By Keith Lee, Associate Pastor
One of the struggles of educators in children’s Sunday School is that sometimes what has been taught in childhood limits their theological growth and development as adults. These limitations include maintaining a strict literal understanding of the Bible, a simplification of stories, and a truncated theological perspective. This effect is most prominent during Christmas. For example, major themes of Christmas are the little baby Jesus in a manger, the shepherds watching sheep near Bethlehem, receiving presents and being saved while ignoring pressing social justice themes.
If you step away from these simple ideas and reexamine the two birth narratives in the gospels, you will see multiple strands of social and political conflicts woven in. The Gospel of Matthew records Herod’s insecure and violent tendencies, the apathy of Jerusalem’s religious establishment versus the Gentile celebration of God’s action, some marital tension due to a suspicion of infidelity, the needless violence on children and helpless mothers, the plight of political refugees and more. (There are more observations in Luke’s.) Reexamining the gospels’ birth narratives points to a conflicted and tension-filled social political environment of first century Israel. Therefore we see that Christmas is more than our truncated holiday traditions, and more importantly, it is much more relevant to our own socio-political reality.
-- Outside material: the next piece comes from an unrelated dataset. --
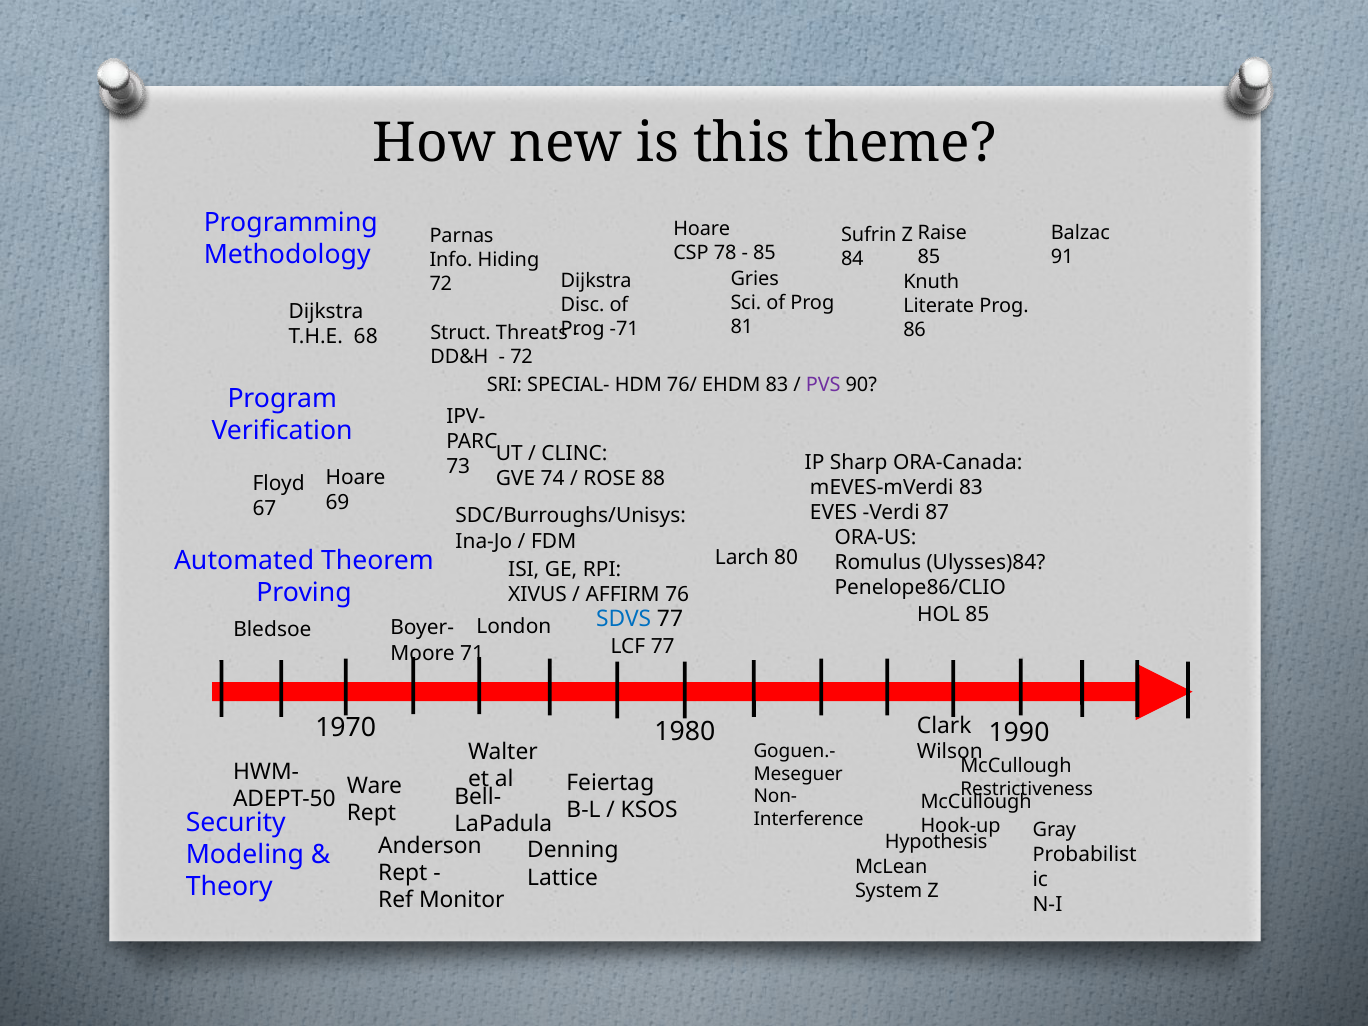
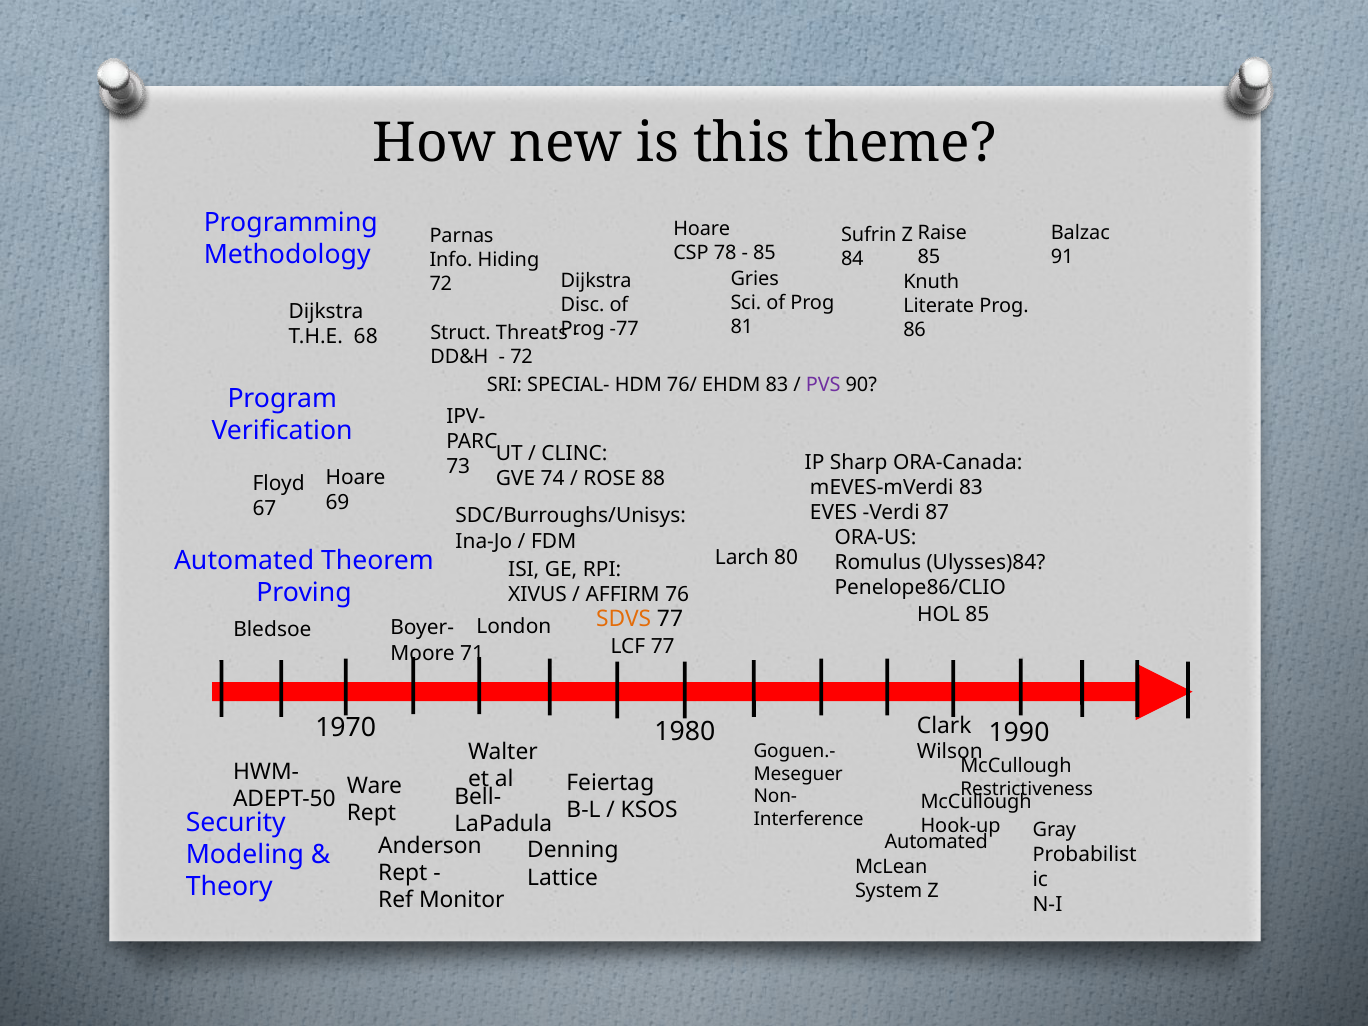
-71: -71 -> -77
SDVS colour: blue -> orange
Hypothesis at (936, 842): Hypothesis -> Automated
I mention the need to see Christmas in a new light for two reasons. One, as adults we develop a new appreciation of Christmas rather than going through the motion of all its trappings and fall into a fantasy world. With a new vision we confront our world rather than escape from it by highlighting Jesus’ ministry of Immanuel (God with us) in the most difficult and trying circumstances. Two, we allow our children to enjoy the traditions of Christmas while leaving room for growth into understanding God’s action in dark and unjust aspects of our fallen yet beautiful world. They will be better served if we present a Christmas that’s truer to Jesus’ birth.